Crossing the Kattegat
Mitchell and Bertie assisted with unloading smuggled armaments before “Freden” left Denmark for Sweden in the early hours of 5 April 1945.  Thus, 24 days after they had dropped mines by air in the Kattegat, Stoney Mitchell and Mervyn Bertie crossed the Kattegat by water, arriving in Göteborg later that day.  They reached Stockholm by train on 7 April, then flew on the night of 15-16 April to Leuchars, Scotland, on BOAC courier plane Dakota G-AGGI.  Mitchell and Bertie were de-briefed by Military Intelligence in London, assigned leave, and did not return to 103 Squadron at Elsham Wolds until May 1945, by which time the war had ended.

Last Lancaster Flight
Stoney Mitchell and Merv Bertie did fly one more time in a Lancaster.  After hostilities had ended, RAF airmen and ground crew were given the opportunity to take a “sight-seeing” tour over some of the bombing targets to observe the damage that had been caused by Bomber Command operations.  On 31 May 1945, Stan Slater piloted a flight over Heligoland, Cuxhaven, Hamburg, Brunswick, Kassel, Mohne Dam, Central Ruhr (Dortmund, Wanne Eikel, Gelsenkirchen, Oberhausen, Essen, Duisburg, Dusseldorf), and Cologne.  In addition to Slater, Mitchell, and Bertie, the sight-seeing “crew” for the 6 hour 15 minute flight included six other aircrew, two ground crew, and a WAAF driver.

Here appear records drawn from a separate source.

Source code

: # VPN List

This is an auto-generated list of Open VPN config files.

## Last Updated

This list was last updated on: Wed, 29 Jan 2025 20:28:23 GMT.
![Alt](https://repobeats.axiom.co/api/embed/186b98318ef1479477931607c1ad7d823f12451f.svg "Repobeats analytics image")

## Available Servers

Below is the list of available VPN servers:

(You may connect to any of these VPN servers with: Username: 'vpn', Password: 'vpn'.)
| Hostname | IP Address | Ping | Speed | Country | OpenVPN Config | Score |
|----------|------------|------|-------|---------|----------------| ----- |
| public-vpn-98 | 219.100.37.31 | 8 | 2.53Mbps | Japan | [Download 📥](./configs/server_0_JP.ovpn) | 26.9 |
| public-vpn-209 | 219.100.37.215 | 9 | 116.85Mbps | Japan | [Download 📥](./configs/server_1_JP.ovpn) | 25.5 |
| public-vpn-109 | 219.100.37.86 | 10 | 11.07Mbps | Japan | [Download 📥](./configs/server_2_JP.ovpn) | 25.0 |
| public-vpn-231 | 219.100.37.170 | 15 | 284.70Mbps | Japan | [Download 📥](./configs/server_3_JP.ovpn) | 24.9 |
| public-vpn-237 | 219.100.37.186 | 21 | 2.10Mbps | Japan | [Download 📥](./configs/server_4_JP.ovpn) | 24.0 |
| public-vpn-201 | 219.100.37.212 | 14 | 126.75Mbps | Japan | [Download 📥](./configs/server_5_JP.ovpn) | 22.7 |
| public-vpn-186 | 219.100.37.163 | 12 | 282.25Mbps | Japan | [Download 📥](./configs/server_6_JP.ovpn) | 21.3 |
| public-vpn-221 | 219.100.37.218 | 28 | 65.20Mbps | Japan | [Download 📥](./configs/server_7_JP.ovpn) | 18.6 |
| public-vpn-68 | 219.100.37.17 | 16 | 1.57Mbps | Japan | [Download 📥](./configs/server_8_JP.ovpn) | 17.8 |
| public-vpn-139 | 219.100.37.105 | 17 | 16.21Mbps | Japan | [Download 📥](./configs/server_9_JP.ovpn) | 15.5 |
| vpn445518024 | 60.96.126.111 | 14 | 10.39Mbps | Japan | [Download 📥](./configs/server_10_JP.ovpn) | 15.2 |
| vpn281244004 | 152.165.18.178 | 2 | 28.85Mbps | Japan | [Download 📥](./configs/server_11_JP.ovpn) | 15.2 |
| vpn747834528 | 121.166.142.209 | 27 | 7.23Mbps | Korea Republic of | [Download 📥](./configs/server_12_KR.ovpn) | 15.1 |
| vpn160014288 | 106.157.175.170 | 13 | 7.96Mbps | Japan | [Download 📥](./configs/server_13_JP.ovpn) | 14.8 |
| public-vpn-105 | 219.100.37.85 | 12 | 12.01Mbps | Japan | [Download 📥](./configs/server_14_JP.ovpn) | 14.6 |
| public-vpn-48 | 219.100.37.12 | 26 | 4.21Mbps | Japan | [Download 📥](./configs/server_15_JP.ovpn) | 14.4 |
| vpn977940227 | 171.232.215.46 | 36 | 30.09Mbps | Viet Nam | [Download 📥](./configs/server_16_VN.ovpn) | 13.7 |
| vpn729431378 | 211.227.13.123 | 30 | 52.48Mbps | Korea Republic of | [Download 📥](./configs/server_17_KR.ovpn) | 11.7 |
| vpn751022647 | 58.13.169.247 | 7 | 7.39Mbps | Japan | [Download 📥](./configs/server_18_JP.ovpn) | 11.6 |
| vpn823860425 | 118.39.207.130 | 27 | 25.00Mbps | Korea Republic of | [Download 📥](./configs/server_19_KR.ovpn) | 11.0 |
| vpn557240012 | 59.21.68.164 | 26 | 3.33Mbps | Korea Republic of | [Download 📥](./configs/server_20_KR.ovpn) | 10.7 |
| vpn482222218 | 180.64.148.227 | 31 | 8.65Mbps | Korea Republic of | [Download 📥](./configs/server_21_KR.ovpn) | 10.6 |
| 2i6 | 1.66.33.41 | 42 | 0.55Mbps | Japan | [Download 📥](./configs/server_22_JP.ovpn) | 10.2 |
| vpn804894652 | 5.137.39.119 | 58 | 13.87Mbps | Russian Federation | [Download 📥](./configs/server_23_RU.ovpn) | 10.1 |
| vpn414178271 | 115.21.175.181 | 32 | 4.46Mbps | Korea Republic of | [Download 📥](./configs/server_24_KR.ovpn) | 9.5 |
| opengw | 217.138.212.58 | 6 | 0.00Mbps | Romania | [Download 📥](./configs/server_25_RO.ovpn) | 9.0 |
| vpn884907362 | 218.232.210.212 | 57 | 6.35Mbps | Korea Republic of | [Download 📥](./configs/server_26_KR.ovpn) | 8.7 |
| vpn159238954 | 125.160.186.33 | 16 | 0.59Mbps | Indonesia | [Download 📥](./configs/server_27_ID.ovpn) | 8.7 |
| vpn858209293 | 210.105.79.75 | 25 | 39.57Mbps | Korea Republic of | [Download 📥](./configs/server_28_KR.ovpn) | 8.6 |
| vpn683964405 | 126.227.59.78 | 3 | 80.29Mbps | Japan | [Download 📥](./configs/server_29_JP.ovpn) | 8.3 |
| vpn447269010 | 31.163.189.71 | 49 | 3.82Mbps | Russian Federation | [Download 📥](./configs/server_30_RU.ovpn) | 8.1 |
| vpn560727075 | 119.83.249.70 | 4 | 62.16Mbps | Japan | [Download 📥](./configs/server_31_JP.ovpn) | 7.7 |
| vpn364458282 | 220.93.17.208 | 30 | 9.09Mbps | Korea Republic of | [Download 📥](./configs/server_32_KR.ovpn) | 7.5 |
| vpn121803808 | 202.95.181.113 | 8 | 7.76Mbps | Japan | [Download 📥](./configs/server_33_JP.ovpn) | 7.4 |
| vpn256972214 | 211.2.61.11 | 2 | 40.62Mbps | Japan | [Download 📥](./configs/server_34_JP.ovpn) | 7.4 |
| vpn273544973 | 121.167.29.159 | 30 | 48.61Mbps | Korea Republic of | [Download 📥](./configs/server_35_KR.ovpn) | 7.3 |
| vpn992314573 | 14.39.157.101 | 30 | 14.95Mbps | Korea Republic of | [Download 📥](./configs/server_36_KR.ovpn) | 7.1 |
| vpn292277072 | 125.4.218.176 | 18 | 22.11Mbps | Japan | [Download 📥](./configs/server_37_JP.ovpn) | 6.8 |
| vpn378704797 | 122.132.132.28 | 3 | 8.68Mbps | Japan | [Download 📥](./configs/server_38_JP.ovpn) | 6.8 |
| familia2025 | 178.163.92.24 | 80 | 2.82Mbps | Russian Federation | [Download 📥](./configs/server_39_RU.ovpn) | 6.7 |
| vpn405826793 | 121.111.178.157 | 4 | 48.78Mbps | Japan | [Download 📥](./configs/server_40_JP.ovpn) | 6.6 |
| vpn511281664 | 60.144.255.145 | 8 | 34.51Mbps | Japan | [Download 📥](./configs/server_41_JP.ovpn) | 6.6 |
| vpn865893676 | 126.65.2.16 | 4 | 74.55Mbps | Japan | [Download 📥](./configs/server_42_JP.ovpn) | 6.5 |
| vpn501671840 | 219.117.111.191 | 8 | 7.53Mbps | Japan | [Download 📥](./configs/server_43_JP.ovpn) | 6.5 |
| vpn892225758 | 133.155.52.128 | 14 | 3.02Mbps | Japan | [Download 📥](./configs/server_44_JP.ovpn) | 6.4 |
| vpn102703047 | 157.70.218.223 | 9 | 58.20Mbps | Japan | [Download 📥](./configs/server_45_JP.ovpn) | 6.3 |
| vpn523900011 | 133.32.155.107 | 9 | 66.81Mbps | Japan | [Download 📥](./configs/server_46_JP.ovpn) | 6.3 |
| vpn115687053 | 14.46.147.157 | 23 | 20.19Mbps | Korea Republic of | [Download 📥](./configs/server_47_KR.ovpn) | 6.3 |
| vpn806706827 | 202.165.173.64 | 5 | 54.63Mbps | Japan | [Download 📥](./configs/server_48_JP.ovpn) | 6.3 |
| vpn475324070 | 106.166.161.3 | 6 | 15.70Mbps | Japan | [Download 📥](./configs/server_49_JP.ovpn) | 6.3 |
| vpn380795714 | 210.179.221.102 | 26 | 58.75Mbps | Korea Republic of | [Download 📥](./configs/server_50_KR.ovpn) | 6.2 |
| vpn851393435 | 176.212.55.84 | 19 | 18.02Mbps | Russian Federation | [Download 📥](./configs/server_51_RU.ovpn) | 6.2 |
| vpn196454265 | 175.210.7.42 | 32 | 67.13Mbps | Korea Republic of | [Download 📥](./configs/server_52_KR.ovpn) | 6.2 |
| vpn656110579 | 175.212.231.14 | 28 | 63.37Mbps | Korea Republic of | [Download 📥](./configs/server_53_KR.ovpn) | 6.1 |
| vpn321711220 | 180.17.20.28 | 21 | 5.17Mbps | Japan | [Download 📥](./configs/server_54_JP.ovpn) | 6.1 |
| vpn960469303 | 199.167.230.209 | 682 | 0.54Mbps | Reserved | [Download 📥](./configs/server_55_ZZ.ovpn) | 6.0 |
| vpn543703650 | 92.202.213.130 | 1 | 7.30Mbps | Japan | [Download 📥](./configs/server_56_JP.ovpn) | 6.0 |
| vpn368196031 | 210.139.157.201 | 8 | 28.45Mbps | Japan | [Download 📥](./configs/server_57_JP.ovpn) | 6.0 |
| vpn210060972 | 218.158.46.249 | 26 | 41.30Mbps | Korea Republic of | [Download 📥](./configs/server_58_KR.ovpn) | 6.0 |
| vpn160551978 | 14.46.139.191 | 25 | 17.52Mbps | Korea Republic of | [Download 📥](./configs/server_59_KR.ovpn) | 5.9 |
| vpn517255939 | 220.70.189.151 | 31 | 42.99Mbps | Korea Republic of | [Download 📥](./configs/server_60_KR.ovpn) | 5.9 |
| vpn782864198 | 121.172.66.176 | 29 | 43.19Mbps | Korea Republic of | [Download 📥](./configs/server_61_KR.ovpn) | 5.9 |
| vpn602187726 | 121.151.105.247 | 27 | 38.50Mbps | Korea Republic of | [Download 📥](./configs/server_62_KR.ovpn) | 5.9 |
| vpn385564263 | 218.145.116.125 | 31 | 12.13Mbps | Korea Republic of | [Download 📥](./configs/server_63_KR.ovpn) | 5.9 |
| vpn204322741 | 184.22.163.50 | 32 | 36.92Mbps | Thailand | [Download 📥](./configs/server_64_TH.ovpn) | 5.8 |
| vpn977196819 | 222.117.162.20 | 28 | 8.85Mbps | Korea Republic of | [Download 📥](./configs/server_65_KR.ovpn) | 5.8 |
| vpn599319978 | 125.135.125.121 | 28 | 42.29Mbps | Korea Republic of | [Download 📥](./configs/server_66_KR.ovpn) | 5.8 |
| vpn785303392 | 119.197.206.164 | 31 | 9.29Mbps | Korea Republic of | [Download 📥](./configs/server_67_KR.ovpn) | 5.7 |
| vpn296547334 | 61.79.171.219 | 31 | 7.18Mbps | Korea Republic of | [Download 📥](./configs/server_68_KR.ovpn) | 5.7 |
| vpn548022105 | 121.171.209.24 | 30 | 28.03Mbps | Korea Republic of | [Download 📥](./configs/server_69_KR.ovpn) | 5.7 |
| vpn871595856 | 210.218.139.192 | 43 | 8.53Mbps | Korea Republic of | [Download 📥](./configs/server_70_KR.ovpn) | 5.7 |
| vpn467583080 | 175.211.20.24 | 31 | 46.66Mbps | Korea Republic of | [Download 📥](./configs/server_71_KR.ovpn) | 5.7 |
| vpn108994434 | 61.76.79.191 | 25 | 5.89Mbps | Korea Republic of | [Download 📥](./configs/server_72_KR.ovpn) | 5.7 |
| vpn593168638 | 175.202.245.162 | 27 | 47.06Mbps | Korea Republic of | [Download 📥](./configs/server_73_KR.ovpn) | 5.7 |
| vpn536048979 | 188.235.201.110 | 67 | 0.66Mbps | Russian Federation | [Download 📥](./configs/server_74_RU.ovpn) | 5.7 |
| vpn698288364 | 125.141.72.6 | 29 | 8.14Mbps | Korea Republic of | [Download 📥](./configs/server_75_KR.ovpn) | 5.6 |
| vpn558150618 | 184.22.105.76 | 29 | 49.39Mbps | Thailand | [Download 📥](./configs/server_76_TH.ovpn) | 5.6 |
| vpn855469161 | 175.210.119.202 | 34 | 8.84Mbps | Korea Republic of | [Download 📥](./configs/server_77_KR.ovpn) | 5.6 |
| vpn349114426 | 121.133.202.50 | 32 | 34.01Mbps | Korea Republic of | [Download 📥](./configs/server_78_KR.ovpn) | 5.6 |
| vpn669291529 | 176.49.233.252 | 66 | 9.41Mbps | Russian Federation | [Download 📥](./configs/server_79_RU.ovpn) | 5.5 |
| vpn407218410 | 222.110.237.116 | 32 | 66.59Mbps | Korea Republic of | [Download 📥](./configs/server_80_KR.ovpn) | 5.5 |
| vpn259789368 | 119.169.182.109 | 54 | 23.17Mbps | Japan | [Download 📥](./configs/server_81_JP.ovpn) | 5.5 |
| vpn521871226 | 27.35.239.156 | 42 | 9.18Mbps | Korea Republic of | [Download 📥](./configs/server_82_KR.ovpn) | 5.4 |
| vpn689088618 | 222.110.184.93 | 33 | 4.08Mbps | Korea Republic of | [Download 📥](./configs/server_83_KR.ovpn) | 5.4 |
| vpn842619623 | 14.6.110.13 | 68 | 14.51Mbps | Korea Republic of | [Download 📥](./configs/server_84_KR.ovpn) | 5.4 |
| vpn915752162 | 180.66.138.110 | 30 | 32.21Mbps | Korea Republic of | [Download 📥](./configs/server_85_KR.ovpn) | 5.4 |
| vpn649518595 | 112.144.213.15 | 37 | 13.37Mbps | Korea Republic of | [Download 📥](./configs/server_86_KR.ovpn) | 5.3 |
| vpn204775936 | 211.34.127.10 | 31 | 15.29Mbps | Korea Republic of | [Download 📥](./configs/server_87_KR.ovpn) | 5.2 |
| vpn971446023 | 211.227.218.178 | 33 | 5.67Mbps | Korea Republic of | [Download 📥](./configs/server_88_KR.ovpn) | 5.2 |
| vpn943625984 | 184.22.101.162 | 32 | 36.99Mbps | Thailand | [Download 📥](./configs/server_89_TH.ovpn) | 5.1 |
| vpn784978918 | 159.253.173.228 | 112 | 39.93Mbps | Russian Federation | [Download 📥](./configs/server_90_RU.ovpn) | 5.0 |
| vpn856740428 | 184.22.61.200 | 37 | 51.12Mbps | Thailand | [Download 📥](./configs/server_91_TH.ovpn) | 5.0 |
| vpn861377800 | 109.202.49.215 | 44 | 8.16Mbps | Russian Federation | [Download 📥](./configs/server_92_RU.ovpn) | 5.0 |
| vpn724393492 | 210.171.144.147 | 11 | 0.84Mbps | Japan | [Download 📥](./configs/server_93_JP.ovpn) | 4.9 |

Sightseeing crew 31 May 1945.
Three aircrew who survived the crash of Lancaster ME499 on 12 March 1945 were part of the sightseeing tour over Germany in Lancaster ME551.
Merv Bertie second from left in front row; Stoney Mitchell fourth from left in front row; Stan Slater fifth from left in back row.
Original photograph in Gail Michener’s private collection.